I don‘t understand why there is a difference between following any algorithm for picking drawers or picking them at random. Isn’t the chaining algorithm they describe just another form of random order (with the warden being the random number generator)? Is there a simple explanation?
If you randomize a list of numbers there will always be cycles like described (similar to how there will always be cycles if you would draw lots for Secret Santa and then reveal who drew who), and these cycles have a certain length. It might be one cycle of length 100, but more commonly there will be lots of shorter cycles. If you start with your own number, you are guaranteed to be in a cycle that will return back to you, you just don't know how long that cycle will be (could be 1, could be 100, more likely something between). And apparently you can calculate that in ~31% of cases all cycles will have a length of 50 or less. This is just a neat way to exploit a kind of structure that there always will be within the randomness.
The key insight is that this strategy causes there to be a strong correlation between the success of different prisoners.
As an example, let's say prisoner #10 opens his box and finds #21, then finds #5 in that box, then #84, then #51, then finally succeeds and finds his number 10 in box #51. These boxes form a cycle 10-21-5-84-51 (and then back to 10). Anyone who opens any of these boxes will eventually see the same set numbers that #10 did, so that means that we know prisoners #5, #10, #21, #51 and #84 will all succeed in finding their number by starting at their own box.
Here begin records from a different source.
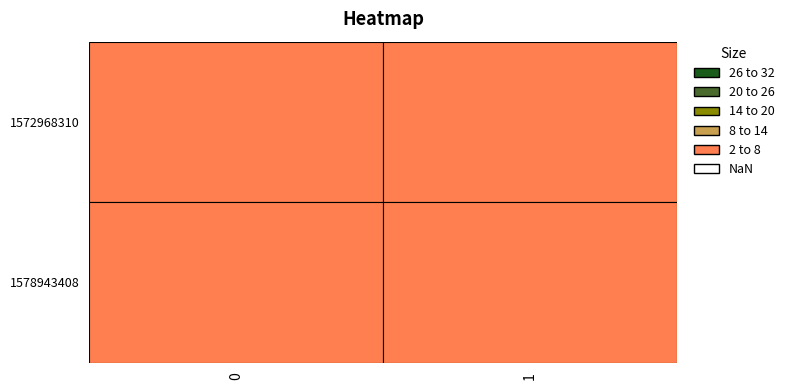

How many data points does each series have?

2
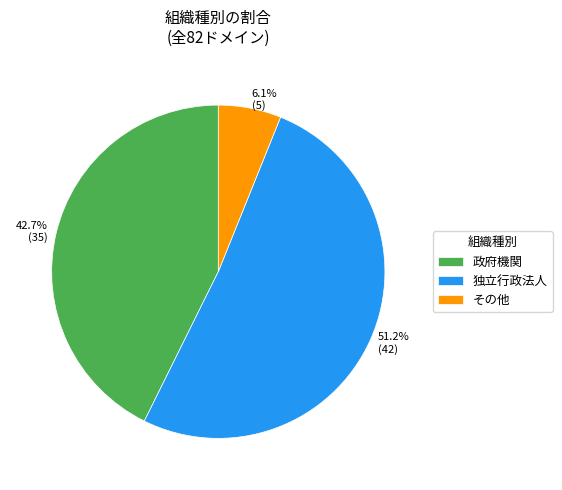

Approximately how many times larger is the value at 42.7% (35) compared to 51.2% (42)?

0.8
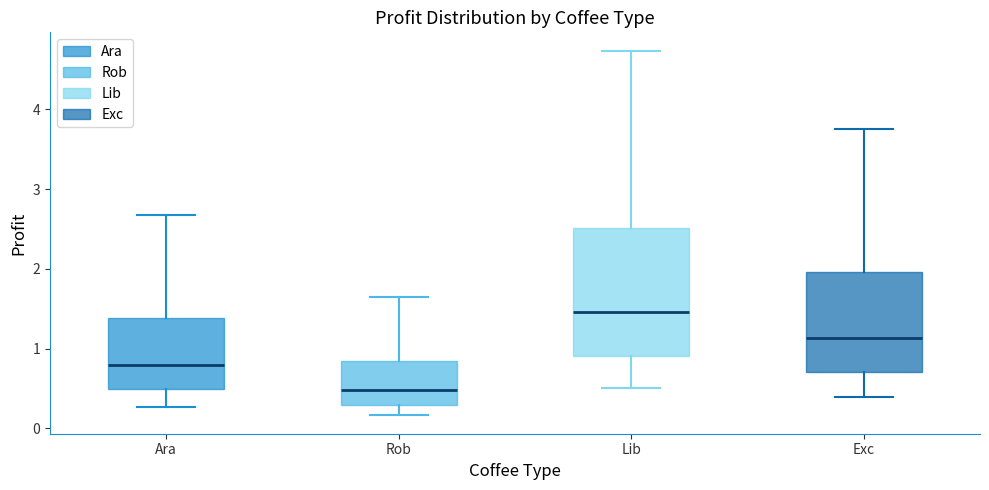

Which box has the highest median line?

Lib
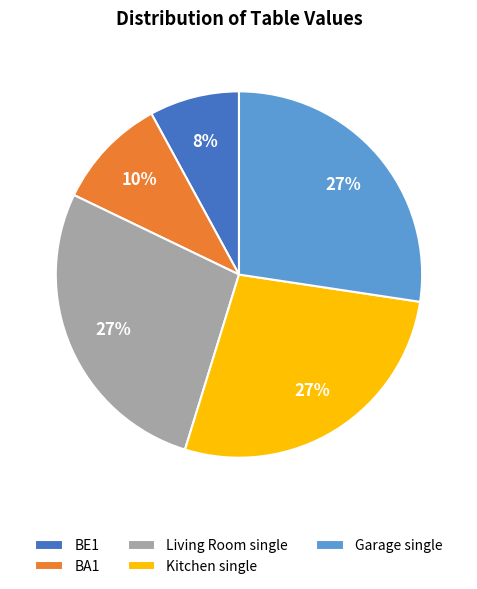

Between Kitchen single and BA1, which is larger?

Kitchen single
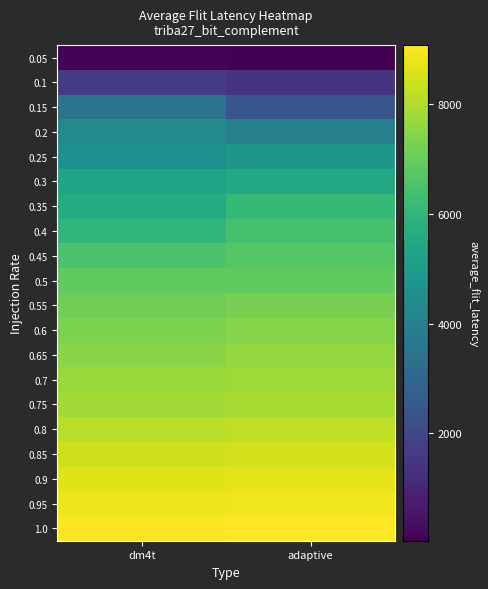

What is the difference between the highest and lowest values at adaptive?

9030.4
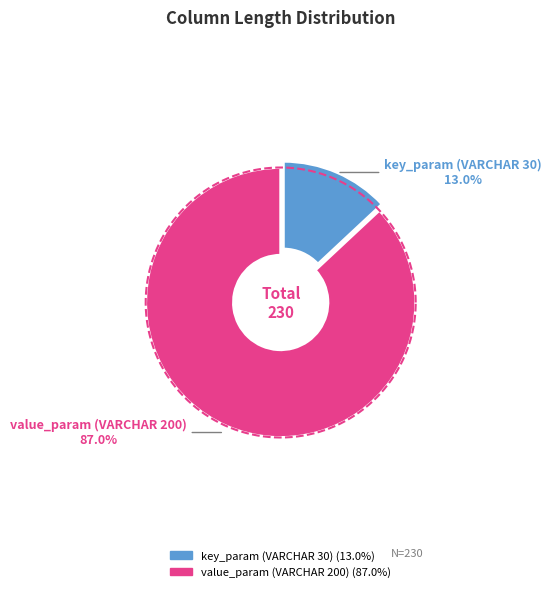

What percentage is the value_param (VARCHAR 200) slice, to the nearest percent?

87%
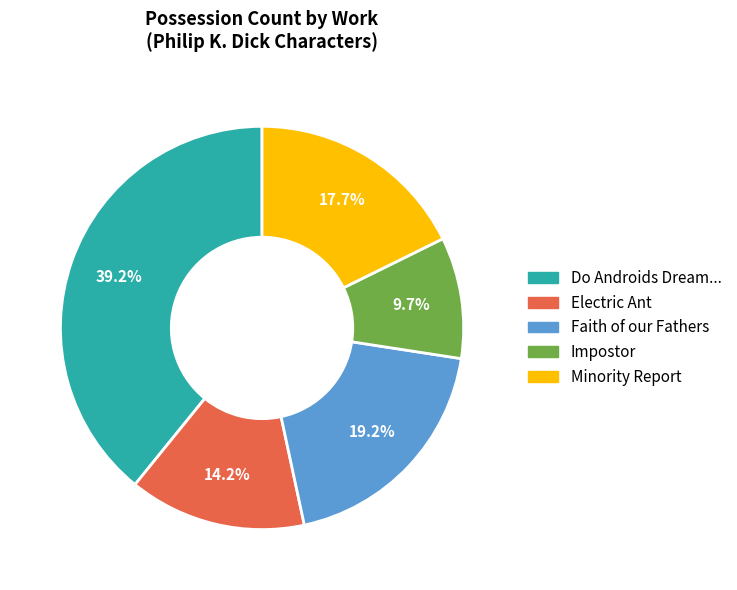

How many slices are in this pie chart?

5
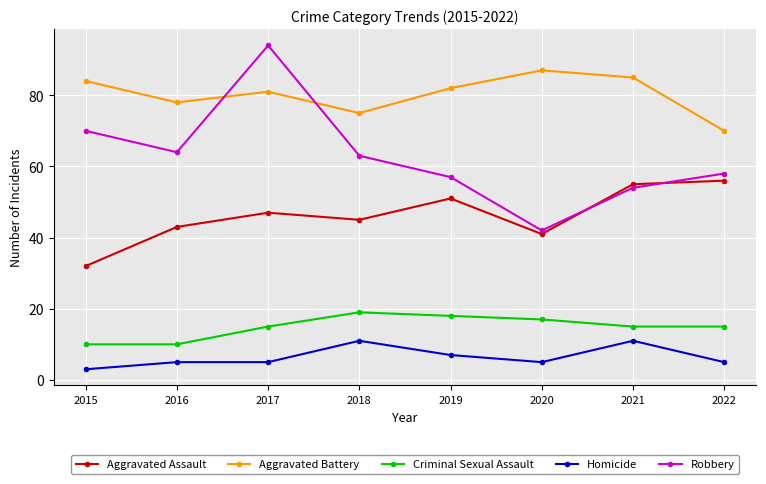

Reading left to right, what are all the values shown in this chart?

Aggravated Assault: 2015=32	2016=43	2017=47	2018=45	2019=51	2020=41	2021=55	2022=56
Aggravated Battery: 2015=84	2016=78	2017=81	2018=75	2019=82	2020=87	2021=85	2022=70
Criminal Sexual Assault: 2015=10	2016=10	2017=15	2018=19	2019=18	2020=17	2021=15	2022=15
Homicide: 2015=3	2016=5	2017=5	2018=11	2019=7	2020=5	2021=11	2022=5
Robbery: 2015=70	2016=64	2017=94	2018=63	2019=57	2020=42	2021=54	2022=58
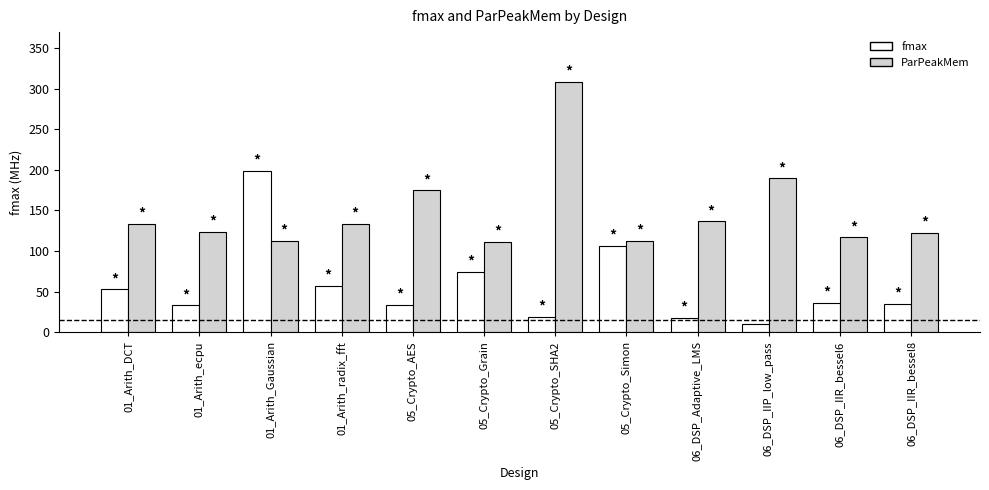

At which label is ParPeakMem closest to 209?

06_DSP_IIP_low_pass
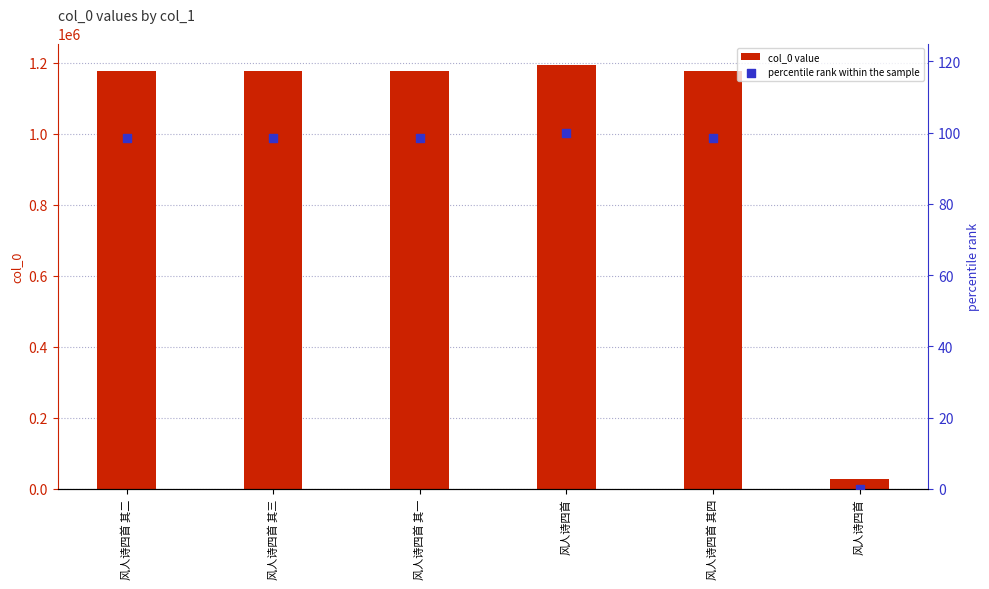

Which series reaches the maximum Y coordinate?

col_0 value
Compare that to the situation where they just randomly look in boxes and each independently have only a 50% chance to succeed - then the odds that those 5 prisoners all succeed would be (1/2)^5 = 1/32, or only about 3%. In every cycle containing n prisoners, instead of their success rate being (1/2)^n, now they all succeed together or all fail together.
Now that the success of every prisoner in the same cycle is perfectly correlated with each other, the prisoners' overall chance of success depends only on whether the random permutation created by the warden has any cycles >50 in length. If so, then everyone in that cycle will fail. If not, then all the cycles across the 100 boxes are short enough that all 100 prisoners will succeed.
It doesn't affect the chance of any one prisoner finding their number - that's still 50%. But the joint strategy massively reduces the independence of the individual prisoners' success, and hence the distribution of the number of successful prisoners.
Rather than a normal distribution (sum of independent outcomes) with a big peak around 50% of the prisoners finding their number and a vanishingly small chance of them all (or none) finding the right number, you end up with a much more complex pattern - there's an approximately uniform distribution in the 0-50 successes range with ~70% of the overall outcome, and a huge peak at the 100 successes point with ~30%.